1 of 4 | President Donald Trump said Friday he would “prefer to make a deal” with Iran rather than use military force to reach an outcome on that country’s nuclear program. Photo by Chris Kleponis/UPI |
License Photo
March 7 (UPI) — President Donald Trump said Friday he would “prefer to make a deal” with Iran rather than use military force to reach an outcome on that country’s nuclear program.
“There are two ways Iran can be handled, militarily or you make a deal. I would prefer to make a deal,” Trump said during an interview with Fox Business.
Trump told host Maria Bartiromo he wrote a letter to Iranian Supreme Leader Ayatollah Ali Khamenei.
“I’ve written them a letter, saying I hope you’re going to negotiate because if we have to go in militarily it’s going to be a terrible thing for them,” Trump said during the interview with Bartiromo, parts of which aired Friday.
“You can’t let them have a nuclear weapon.”
Iran said it has not received a letter from Trump, the Permanent Mission of the Islamic Republic of Iran to the United Nations told CBS News in a statement.
In late February, the Trump administration sanctioned a combination of 30 individuals and vessels involved in illicit sales of Iranian oil.
Earlier that month, Trump signed a memorandum to restore a so-called maximum pressure campaign on Iran. The tactic was first used during his first administration with the goal of reaching a new nuclear deal with Tehran. No agreement materialized as Iran escalated its nuclear program.

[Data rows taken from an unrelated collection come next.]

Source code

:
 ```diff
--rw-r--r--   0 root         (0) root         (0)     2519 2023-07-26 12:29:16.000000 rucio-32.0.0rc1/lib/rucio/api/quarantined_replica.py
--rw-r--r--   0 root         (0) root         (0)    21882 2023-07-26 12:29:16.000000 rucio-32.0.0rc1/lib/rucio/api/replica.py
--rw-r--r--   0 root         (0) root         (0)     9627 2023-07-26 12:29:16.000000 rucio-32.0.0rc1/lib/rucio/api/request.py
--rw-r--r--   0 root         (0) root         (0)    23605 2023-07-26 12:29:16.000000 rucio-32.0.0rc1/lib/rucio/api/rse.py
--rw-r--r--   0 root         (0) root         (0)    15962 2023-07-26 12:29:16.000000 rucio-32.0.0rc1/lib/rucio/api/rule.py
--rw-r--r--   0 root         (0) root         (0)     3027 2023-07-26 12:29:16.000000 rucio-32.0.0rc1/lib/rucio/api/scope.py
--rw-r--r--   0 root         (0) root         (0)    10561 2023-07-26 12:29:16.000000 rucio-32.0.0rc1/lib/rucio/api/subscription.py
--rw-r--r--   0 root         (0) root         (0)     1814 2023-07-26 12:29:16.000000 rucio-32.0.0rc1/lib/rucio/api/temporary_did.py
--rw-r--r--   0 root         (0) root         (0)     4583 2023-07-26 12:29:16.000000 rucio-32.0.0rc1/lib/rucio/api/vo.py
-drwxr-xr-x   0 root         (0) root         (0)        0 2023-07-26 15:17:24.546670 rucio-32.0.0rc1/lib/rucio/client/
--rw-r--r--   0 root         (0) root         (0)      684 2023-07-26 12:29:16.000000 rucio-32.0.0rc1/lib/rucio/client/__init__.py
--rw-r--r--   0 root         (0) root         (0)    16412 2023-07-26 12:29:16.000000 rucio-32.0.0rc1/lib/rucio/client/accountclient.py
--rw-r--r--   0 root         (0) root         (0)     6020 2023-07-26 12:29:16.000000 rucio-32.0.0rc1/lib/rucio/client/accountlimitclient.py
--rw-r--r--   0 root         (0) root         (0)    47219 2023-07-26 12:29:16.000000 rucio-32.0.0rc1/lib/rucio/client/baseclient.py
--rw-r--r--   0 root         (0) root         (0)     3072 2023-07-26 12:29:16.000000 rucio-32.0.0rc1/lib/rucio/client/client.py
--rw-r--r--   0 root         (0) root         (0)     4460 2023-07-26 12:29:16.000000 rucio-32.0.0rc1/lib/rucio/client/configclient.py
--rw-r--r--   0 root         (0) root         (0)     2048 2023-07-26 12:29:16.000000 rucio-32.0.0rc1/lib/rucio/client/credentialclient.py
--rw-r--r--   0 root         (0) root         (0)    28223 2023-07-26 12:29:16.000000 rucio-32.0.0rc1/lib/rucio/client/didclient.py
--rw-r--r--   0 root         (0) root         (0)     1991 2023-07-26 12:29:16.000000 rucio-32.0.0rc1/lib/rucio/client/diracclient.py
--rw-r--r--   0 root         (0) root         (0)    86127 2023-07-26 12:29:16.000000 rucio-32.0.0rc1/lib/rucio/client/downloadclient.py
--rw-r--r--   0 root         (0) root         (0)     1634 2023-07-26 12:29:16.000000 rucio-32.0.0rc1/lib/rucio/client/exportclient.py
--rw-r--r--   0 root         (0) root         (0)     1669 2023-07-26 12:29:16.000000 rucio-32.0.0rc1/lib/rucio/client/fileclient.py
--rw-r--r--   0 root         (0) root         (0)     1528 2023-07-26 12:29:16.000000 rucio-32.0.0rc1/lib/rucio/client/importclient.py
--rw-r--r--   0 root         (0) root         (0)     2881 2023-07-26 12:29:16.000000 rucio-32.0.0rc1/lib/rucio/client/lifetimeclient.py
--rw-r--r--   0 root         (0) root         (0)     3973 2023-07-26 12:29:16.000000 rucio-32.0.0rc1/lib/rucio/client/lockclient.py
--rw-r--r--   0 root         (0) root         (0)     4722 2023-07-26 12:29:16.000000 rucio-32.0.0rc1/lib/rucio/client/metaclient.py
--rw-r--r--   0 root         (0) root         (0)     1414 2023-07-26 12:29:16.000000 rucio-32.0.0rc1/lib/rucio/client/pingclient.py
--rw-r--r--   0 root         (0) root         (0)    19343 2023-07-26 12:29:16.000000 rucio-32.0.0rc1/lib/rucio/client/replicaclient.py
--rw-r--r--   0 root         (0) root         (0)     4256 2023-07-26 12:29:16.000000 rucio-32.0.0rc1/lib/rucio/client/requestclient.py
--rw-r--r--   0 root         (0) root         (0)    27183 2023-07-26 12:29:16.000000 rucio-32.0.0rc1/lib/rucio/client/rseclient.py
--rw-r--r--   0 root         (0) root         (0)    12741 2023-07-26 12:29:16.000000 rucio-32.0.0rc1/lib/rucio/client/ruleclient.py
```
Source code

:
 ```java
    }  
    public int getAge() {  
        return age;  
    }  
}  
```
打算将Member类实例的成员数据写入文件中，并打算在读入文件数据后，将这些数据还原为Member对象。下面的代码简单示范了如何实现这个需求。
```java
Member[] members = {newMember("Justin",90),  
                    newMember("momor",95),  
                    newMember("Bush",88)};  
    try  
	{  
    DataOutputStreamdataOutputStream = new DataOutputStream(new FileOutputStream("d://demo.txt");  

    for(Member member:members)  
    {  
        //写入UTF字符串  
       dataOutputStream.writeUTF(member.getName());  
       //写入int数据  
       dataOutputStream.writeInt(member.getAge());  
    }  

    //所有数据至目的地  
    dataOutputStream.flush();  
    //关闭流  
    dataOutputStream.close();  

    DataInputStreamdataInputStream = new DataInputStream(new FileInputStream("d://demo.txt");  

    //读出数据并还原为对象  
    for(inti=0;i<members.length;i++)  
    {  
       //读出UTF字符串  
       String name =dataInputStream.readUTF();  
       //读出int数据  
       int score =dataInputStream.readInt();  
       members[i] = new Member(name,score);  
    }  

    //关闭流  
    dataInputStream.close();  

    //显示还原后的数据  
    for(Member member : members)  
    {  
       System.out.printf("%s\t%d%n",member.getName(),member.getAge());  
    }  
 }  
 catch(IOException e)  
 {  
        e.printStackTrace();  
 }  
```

In 2018, Trump pulled out of the 2015 nuclear deal with Iran signed under former President Barack Obama, calling the pact “defective to its core.”
Since 2018, Iran has been increasing its stockpile of enriched uranium with the goal of producing nuclear weapons.
“I said, ‘I hope you’re going to negotiate,’ because it will be a lot better for Iran. I think they want to get that letter. The other alternative is we have to do something because you can’t let them have a nuclear weapon,” Trump said during an interview clip Friday.
Last July, the United States sanctioned three United Arab Emirates companies and 11 vessels used to transport Iranian petroleum and petrochemical products. The retaliatory move was made after Tehran expanded its nuclear program.
At the time, then-Secretary of State Antony Blinken said Iran was expanding its “nuclear program in ways that have no credible peaceful purpose.”